Risks and side effects
The administration of mitoxantrone is not infrequently associated with undesirable side effects. In most cases, there is hair loss, nausea, vomiting, fever, feelings of weakness, and fatigue. Female patients fail to have menstrual periods, while males experience inadequate spermatogenesis.Other possible side effects include a deficiency of white blood cells, cardiac arrhythmias, inflammation of the oral mucosa, hypersensitivity reactions, breathing problems, decreased pumping capacity of the heart, liver function disorders, bluish discolored urine, abdominal pain, constipation, loss of appetite, and diarrhea. Less frequently, cardiac muscle weakness, myocardial infarction, platelet deficiency, gastrointestinal bleeding, chest pain, refusal of food, anemia (anemia), and bluish discoloration of veins and nails are seen. A contraindication to mitoxantrone is hypersensitivity to the drug. Careful consideration of the risks and benefits of treatment is required if the patient has infections, severe renal or hepatic dysfunction, marked cardiac disease, or a deficiency of all blood cells. The same applies in the case of previous treatment with anthracyclines, as these can affect the heart.
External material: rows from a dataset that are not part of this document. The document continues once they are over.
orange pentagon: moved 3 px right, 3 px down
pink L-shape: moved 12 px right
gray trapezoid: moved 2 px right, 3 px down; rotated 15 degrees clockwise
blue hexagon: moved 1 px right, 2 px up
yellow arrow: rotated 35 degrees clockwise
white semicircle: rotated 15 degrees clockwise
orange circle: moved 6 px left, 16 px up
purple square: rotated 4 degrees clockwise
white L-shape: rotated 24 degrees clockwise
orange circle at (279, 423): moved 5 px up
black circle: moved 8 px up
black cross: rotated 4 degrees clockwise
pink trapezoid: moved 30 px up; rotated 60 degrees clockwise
Use of the cytostatic drug should also be refrained from during pregnancy. In addition, consistent contraception is recommended during mitoxantrone therapy. Thus, the genetic material can be damaged by the mitoxantrone, which has a negative effect on the development of the child. Likewise, breastfeeding of the baby must be avoided during treatment with the cytostatic drug. Men are also advised to use contraception during mitoxantrone treatment for up to six months after the end of therapy. There is no treatment of children. There is an increased risk of side effects when mitoxantrone and other anticancer drugs are administered together. In the case of combination with other cytostatic drugs, blood cancer or bone marrow damage may sometimes occur.